(PROVIDED ENTRIES)

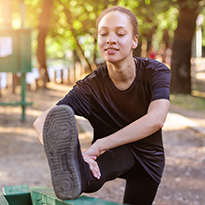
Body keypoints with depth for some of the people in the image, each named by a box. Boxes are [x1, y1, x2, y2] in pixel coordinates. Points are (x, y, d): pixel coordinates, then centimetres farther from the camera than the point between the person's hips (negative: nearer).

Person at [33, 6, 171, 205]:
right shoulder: (90, 87, -23)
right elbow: (41, 121, -38)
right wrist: (70, 151, -61)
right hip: (114, 153, -3)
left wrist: (100, 145, -51)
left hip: (148, 158, 3)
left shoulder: (155, 72, -23)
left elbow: (156, 119, -43)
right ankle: (77, 174, -64)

(End PROVIDED ENTRIES)

* ABOUT THIS TASK:
Output each of the lines above exactly, apart from the images.

* REPLY:
Body keypoints with depth for some of the people in the image, each named by a box. Boxes are [x1, y1, x2, y2] in pixel coordinates. Points are (x, y, d): pixel coordinates, then centimetres farther from the camera than the point between the person's hips (negative: nearer).

Person at [33, 6, 171, 205]:
right shoulder: (90, 87, -23)
right elbow: (41, 121, -38)
right wrist: (70, 151, -61)
right hip: (114, 153, -3)
left wrist: (100, 145, -51)
left hip: (148, 158, 3)
left shoulder: (155, 72, -23)
left elbow: (156, 119, -43)
right ankle: (77, 174, -64)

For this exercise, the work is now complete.